The holiday season in South Africa is nearly in full swing, and so many of us can’t wait for those cherished days off over the summer. But how do you ensure that everything on your holiday will go according to plan? While you can never fully prepare for every event, you can take into consideration expert tips on how to start your planning process, how to spot fake accommodation listings and when you should consider travel insurance.
When you’re in a reverie about what foods you’ll relish on holiday, what rare animals you might see on safari or the bliss of a rejuvenating spa experience, the last thing you’re thinking about is something going wrong on your holiday – but it’s imperative that you stay mindful of common scams targeting holidaymakers.
Scammers frequently create fake accommodation listings with enticingly low prices on booking websites. Once the deposit or full payment is made, victims discover that the accommodation they booked does not exist at the listed address, or that the scammers impersonate a business that has no record of the payment or booking.
According to Help Net Security 56% of travellers seek out online deals, 45% will book a deal quickly so that they don’t miss out, and 35% are even willing to try a new booking website in order to get a bargain. However, these behaviours put people at increased risk of being scammed.
The best rule of thumb is that if the accommodation deal looks too good to be true, then it probably is, says Anton Gillis, CEO of Kruger Gate Hotel. When booking holiday accommodation, it’s a good idea to compare hotel listings of similar properties in that area to get an estimate of general pricing. Scammers also often use images from multiple properties in one listing, so scroll through each photo to see if the listing imagery looks cohesive. Also be aware of listings that require payments outside of the booking platform, properties that only communicate on Whatsapp, and listings with multiple spelling mistakes.

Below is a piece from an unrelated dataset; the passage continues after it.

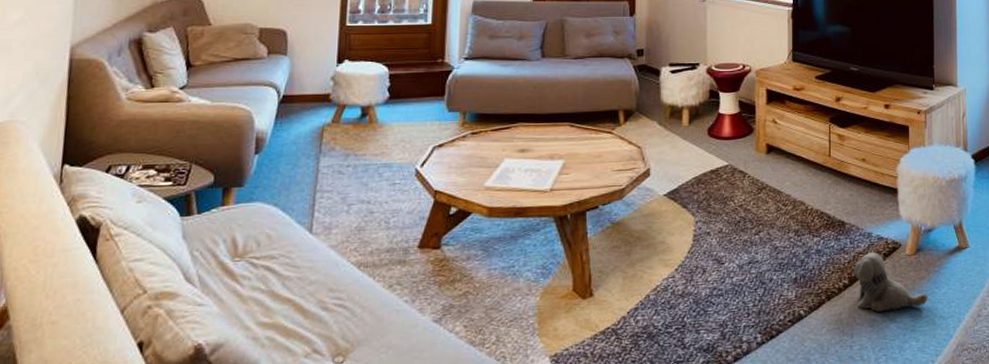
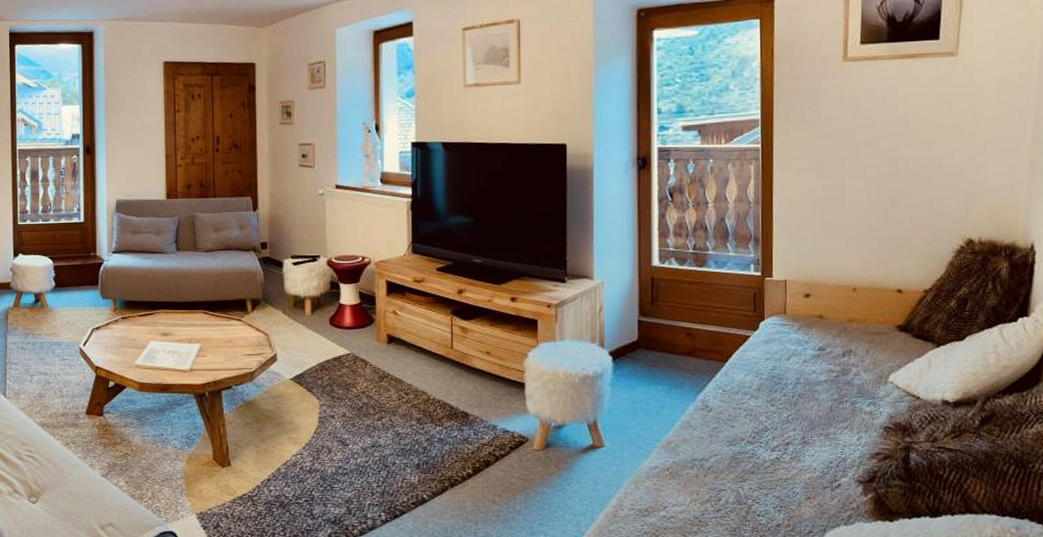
plush toy: present [853,252,928,312] -> none [477,445,558,502]

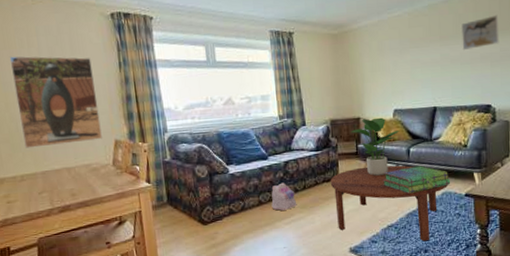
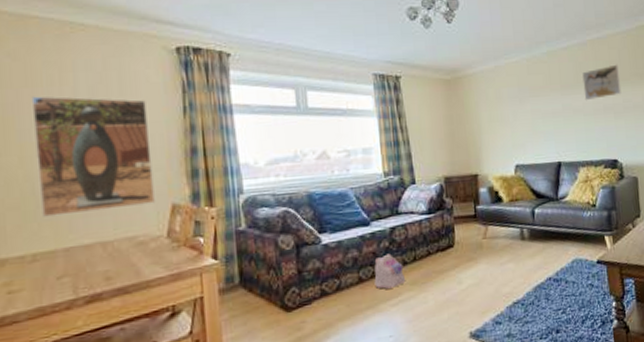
coffee table: present [330,165,449,242] -> none [445,229,579,320]
potted plant: present [350,117,400,176] -> none [467,174,523,243]
stack of books: present [383,166,451,194] -> none [506,229,581,263]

‘Another useful tip is to check whether your hotel or bed and breakfast has excellent reviews across different platforms,’ advises Gillis.
‘For example, should someone search for Kruger Gate Hotel they will find that we have a rating of 4.5 on Google reviews which detail our guests’ wonderful experiences on our guided safaris, delicious buffets, the viewing deck overlooking the untouched landscape of the Kruger National Park and friendly staff. They will also see that we’ve just been shortlisted at the GuestRevu GREAT Awards in the 100+ room hotel category for hotels from 37 countries,’ adds Gillis.
Scammers are becoming more adept at creating official-looking websites that mimic originals that you are familiar with. Signs that a website could be fake include low resolution logos, spelling mistakes in the domain name or email address and no padlock icon next to the site name.
Make sure that you don’t inadvertently land on a fake website by clicking on random email links or website pop-ups. For example, if you receive an email from a company you’ve never heard about offering you a fantastic travel deal, clicking on their link may take you to a fake website designed to impersonate a brand you’re familiar with. Once there, you could be sold non-existent flights and accommodation. If you’re still keen to see what the deal is all about, avoid clicking on the link in the email sent to you – rather go to the trusted brand’s website by typing their name into your search engine.
‘Whether you’re booking a stay or a flight, it’s good advice to do so via a reputable brand’s website. If you’re still unsure, call the hotel, property owner or agent directly,’ says Gillis. Another tip to verify a property’s legitimacy is ask for the full address, and search for it on Google Maps. And, if you are searching for accommodation via a booking platform, stay with trusted names as they will have vetting processes in place to ensure that all listings are verified and authenticated. Finally, when paying, make sure you’re using a secure payment system.
For many who have saved up for their big holidays, particularly international ones, they might be hesitant to add an additional expense to their travel budget. After covering the costs of airfare, accommodation, and budgeting for meals and activities it can seem daunting to allocate more money for travel insurance, but it can be a particularly smart investment to safeguard the non-refundable money you’ve spent for your holiday.
Travel insurance is not typically recommended for short local holidays, like a few days in a bush lodge, but if you’re travelling abroad your trip would inevitably require a larger budget. “Many travellers might skip out on travel insurance thinking they won’t need it, but trip cancellations, lost luggage in between flights and emergency medical expenses happen when you least expect it and can be costly quickly if you’re not prepared. Having a travel insurance plan will be worthwhile if your non-refundable holiday expenses exceed more than you can afford to lose, you are holidaying in a remote destination with limited health care resources, you will be travelling through connecting flights to various locations or if you would like to be partially reimbursed should you need to cancel the holiday or depart early because of unforeseen circumstances, “ explains Gillis.
Stay secure online
Once you’re on holiday, stay safe when connecting to public WiFi, especially when you’re in an airport or a hotel. Always check the security of your connection and take heed of pop-up warnings that you may be connecting to an unsecured network. Look out for network security features such as being asked to register an account or type in a password before connecting. If you have to use an unsecured network, avoid sharing any sensitive data or bank details that scammers could steal.